Faisons donc quelques récits
Qu’elle déchiffre sans glose :
Amenons des bergers ; et puis nous rimerons
Ce que disent entre eux les loups et les moutons.
Tircis disait un jour à la jeune Amarante :
Ah ! si vous connaissiez comme moi certain mal
Qui nous plaît et qui nous enchante,
Il n’est bien sous le ciel qui vous parût égal !
Souffrez qu’on vous le communique ;
Croyez-moi, n’ayez point de peur :
Voudrais-je vous tromper, vous, pour qui je me pique
Des plus doux sentiments que puisse avoir un cœur ?
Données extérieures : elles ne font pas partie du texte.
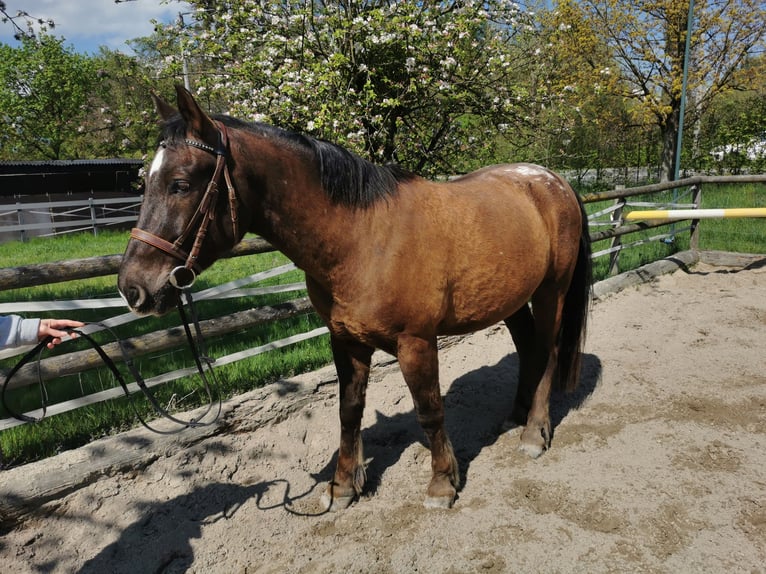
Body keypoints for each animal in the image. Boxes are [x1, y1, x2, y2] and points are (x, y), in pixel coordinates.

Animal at [117, 85, 592, 510]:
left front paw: (442, 483)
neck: (362, 238)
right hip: (512, 300)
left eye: (180, 184)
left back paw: (533, 433)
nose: (132, 287)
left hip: (551, 292)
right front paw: (344, 485)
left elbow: (429, 410)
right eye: (146, 183)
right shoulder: (345, 341)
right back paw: (516, 416)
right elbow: (349, 412)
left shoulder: (416, 343)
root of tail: (552, 181)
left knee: (548, 353)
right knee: (530, 350)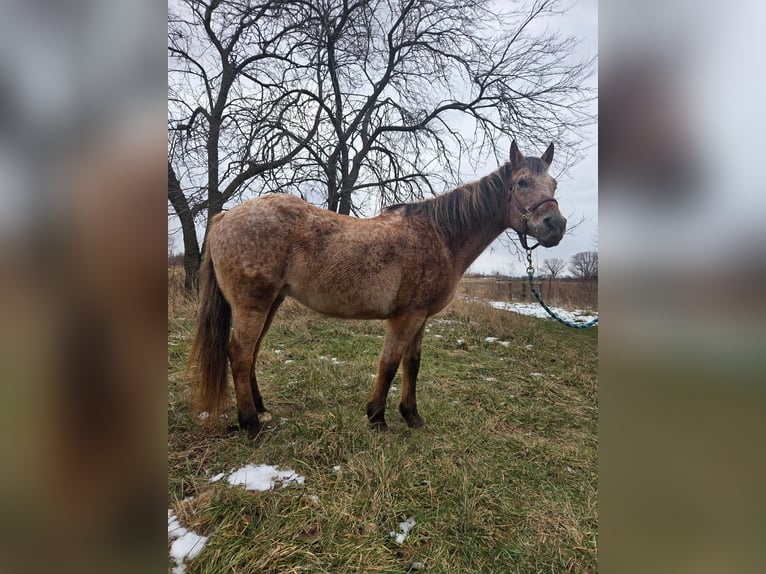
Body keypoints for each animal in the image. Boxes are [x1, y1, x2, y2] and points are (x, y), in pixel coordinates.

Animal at [189, 140, 566, 437]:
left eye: (554, 184)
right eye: (521, 182)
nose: (556, 225)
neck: (440, 235)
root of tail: (223, 218)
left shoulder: (421, 317)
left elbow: (412, 363)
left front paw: (412, 416)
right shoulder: (406, 316)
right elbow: (390, 362)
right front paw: (377, 418)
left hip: (270, 303)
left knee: (250, 353)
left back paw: (261, 410)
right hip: (252, 305)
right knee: (240, 353)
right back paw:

Amarante aussitôt réplique :
Comment l’appelez-vous, ce mal ? quel est son nom ? —
L’amour. — Ce mot est beau ! dites-moi quelques marques
À quoi je le pourrai connaître : que sent-on ? —
Des peines près de qui le plaisir des monarques
Est ennuyeux et fade : on s’oublie, on se plaît
Toute seule en une forêt.
Se mire-t-on près d’un rivage,
Ce n’est pas soi qu’on voit : on ne voit qu’une image
Qui sans cesse revient, et qui suit en tous lieux :
Pour tout le reste on est sans yeux.
Il est un berger du village
Dont l’abord, dont la voix, dont le nom fait rougir :
On soupire à son souvenir ;
On ne sait pas pourquoi, cependant on soupire ;
On a peur de le voir, encor qu’on le désire.
Amarante dit à l’instant :
Oh ! oh ! c’est là ce mal que vous me prêchez tant !
Il ne m’est pas nouveau : je pense le connaître.